En cumplimiento al mandato establecido en el artículo 73, fracción XXI, inciso a), constitucional, el diecisiete de noviembre de dos mil diecisiete, se publicó en el Diario Oficial de la Federación, la Ley General en Materia de Desaparición Forzada de Personas, Desaparición cometida por Particulares y del Sistema Nacional de Búsqueda de Personas(2), en cuyo Capítulo Tercero del TÍTULO CUARTO, denominado "DE LOS DERECHOS DE LAS VÍCTIMAS" se estableció lo siguiente:
  CAPÍTULO TERCERO
DE LA DECLARACIÓN ESPECIAL DE AUSENCIA
"Artículo 142. Los Familiares, otras personas legitimadas por la ley y el Ministerio Público podrán solicitar a la autoridad jurisdiccional en materia civil que corresponda según la competencia, que emita la Declaración Especial de Ausencia en términos de lo dispuesto en esta Ley y las leyes aplicables.

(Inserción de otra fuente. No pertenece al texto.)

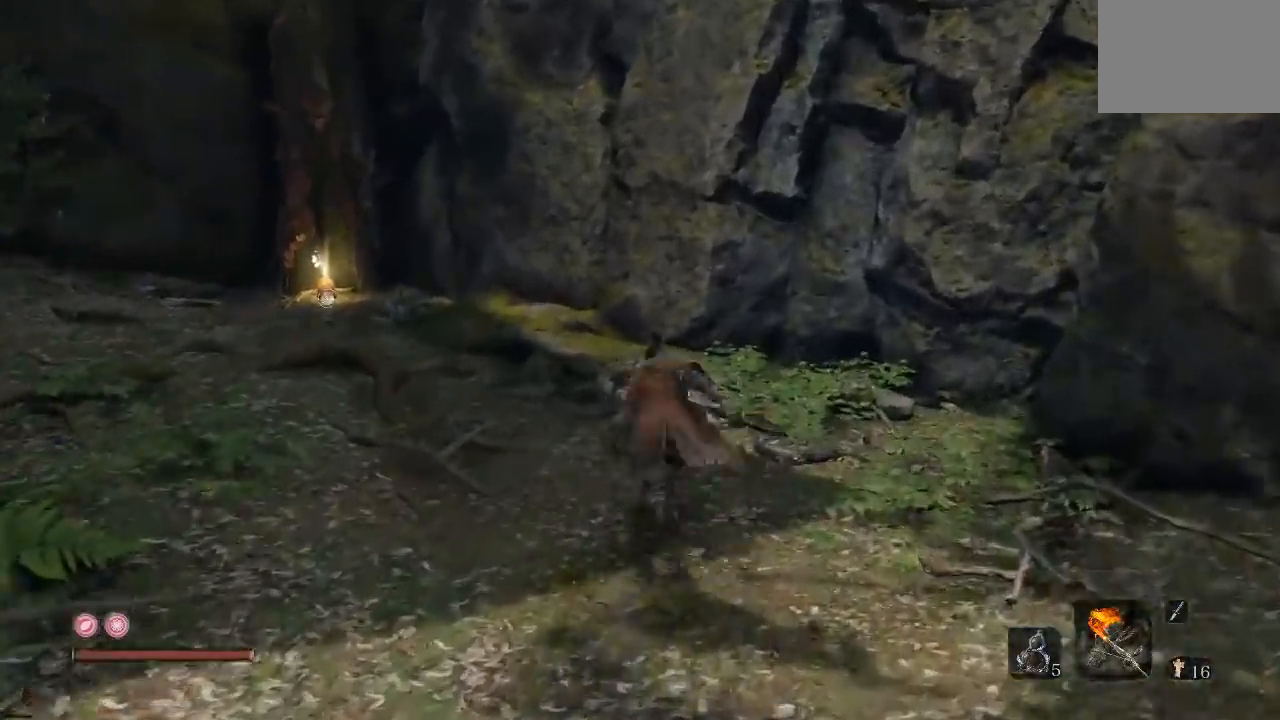
{"buttons": [], "left_stick": "up", "right_stick": "center", "button_events": [[500, "B", "up"]]}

El procedimiento de Declaración Especial de Ausencia será estrictamente voluntario. Las autoridades en contacto con los Familiares deberán informar del procedimiento y efectos de la Declaración a éstos."
"Artículo 143. Para determinar la competencia de la autoridad jurisdiccional que conozca de la Declaración Especial de Ausencia se estará a cualquiera de los siguientes criterios:
I. El último domicilio de la Persona Desaparecida;
II. El domicilio de la persona quien promueva la acción;
III. El lugar en donde se presuma que ocurrió la desaparición, o
IV. El lugar en donde se esté llevando a cabo la investigación."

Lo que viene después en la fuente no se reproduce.